Это было уже какой-то идеей фикс, началом шизофрении, поскольку в соотношении – возможность этой встречи сводилась процентам к десяти. Вопервых, Астафьев и понятия не имел, что к нему едет какой-то неудачник, а во-вторых, я не имел представления, где он живёт. Адрес был один, что дал Костя Аркадьев – деревня Овсянка. И что я поеду мимо неё. Но где эта деревня, где дом Виктора Петровича, и дома ли он, поскольку живёт, в основном, где-то в Академгородке – словно занавес перед театральным действом, на которое не досталось программки…

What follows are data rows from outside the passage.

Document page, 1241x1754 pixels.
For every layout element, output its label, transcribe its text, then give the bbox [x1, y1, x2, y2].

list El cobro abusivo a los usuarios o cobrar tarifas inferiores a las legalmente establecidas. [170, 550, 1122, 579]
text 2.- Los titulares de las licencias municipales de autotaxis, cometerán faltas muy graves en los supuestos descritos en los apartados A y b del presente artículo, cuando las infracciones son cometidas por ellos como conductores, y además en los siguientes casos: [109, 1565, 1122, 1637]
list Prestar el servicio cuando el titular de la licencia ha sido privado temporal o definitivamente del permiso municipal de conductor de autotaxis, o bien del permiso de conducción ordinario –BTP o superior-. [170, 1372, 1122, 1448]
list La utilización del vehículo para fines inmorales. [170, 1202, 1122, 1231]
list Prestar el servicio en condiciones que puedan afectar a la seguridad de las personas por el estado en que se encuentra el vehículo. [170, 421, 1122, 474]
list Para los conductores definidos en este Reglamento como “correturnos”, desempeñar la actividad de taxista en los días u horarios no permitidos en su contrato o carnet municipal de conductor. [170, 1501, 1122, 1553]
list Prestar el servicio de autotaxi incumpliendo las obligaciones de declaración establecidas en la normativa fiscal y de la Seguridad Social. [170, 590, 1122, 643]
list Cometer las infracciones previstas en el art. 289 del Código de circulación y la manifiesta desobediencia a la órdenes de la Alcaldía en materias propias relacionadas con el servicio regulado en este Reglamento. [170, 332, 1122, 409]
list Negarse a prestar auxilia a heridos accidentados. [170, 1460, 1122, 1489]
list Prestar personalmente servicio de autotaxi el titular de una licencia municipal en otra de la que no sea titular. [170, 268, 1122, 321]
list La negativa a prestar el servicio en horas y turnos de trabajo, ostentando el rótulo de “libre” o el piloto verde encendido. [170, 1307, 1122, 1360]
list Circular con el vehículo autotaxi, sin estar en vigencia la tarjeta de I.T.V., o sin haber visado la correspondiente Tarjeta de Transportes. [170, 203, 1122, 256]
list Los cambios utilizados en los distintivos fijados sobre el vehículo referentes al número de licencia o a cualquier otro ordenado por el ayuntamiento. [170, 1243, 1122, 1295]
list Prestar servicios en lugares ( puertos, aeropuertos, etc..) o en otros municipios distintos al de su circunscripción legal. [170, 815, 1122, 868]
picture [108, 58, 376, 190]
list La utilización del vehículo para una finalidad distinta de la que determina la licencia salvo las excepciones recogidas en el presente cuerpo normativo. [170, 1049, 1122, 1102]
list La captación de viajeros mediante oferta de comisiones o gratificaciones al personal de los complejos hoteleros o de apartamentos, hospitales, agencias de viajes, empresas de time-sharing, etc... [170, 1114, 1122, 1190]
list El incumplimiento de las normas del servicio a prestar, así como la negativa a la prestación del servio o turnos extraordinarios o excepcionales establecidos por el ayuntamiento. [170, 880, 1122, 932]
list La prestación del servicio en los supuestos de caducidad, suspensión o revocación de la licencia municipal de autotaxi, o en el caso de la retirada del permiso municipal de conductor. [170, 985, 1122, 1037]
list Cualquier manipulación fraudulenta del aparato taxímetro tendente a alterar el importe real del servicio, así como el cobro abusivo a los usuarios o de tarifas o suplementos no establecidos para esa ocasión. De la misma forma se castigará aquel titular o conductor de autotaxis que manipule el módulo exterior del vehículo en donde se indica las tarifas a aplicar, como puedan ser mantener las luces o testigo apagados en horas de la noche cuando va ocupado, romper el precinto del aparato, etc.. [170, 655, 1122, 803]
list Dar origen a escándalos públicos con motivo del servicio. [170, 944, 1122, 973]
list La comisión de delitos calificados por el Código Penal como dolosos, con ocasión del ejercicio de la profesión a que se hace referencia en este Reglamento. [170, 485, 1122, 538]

Десять лет спустя по поручению солидного северостоличного издательства я приехал в Академгородок к Марье Семёновне, чтобы передать ей гонорар и подписать договор на издание «Царь-рыбы» двухтомником. За пару лет до этого я впервые был допущен в их с Виктором Петровичем квартиру, разговор с вдовой писателя происходил в коридоре, при следующей встрече она провела меня в свой кабинет, в следующий раз – в кабинет ушедшего от нас классика. А в тот раз мы сидели на кухне, меня угощали кем-то подаренным «Хеннесси», выдали пригласительный на 90-летие, которое вот-вот должно было состояться. Мария Семёновна подписывала договор левой рукой, поскольку правая не отошла после болезни. При каждой нашей встрече я узнавал какие-то бытовые детали из жизни Астафьева, ошалевший от количества известных имён, побывавших на этой кухоньке до меня. А тут как-то ненароком старушка поинтересовалась: «Женя, а вы-то Виктора Петровича знали?»
– Один раз встречались. Недолго. Я проездом был, – выдавил неохотно, не представляя, как ей передать наш диалог, поскольку – и её краем касался…
Повороты, крутые повороты. Дорога – петля. Саня притормозил у какой-то невзрачной лесенки в горку. «Тут у них – смотровая площадка. Давай поднимемся? Оттуда – сказали – Овсянку видно». Позже – уже облагороженную, с брусчаткой и рыбьим монументом – я посетил эту смотровую площадку бессчётное количество раз, но тогда, на излёте века, неухоженной, она мне ощущалась дороже. Если говорить – потрясён видом – этого будет мало. Широченный Енисей небрежно толкал плечом громады скал, катая на загривке маленькие судёнышки. От высоты кружилась голова и хотелось летать. Планировать на крохотные крыши домишек лежащей на ладони Овсянки. Намного позже я узнал, что Виктор Петрович любил выходить на берег Енисея и наслаждаться природным простором. Но ещё тогда почувствовал некую правильность в том, что он живёт именно здесь. Как Фёдоров приезжал на родные земли наслаждаться их ширью, так и Астафьев мог родиться и встретить мудрую старость именно здесь, где между водой и небом – неприступный забор молодых, вечнозелёных скал, покрытых тайгой. В подобном величии, казалось, не могло происходить ничего мелкого, подлого, суетного… Но первый встреченный в Овсянке мужичонка на вопрос «Как найти дом Астафьева?» внаглую залез в кабину, разя перегаром, бормоча, что он нам покажет дорогу, поскольку – двоюродный брат. А когда Санька посетовал, что наш грузовик не проедет по узенькой асфальтовой дорожке – что оказалась направлением, мужичок высыпал с мешок отборных матов, и, соскакивая на землю, поклялся, что скажет Вите, чтоб он нас не пускал. После чего припустил вдоль домишек к кирпичному особняку. Зачем ему непременно было – доехать, если там – и сотни шагов не будет?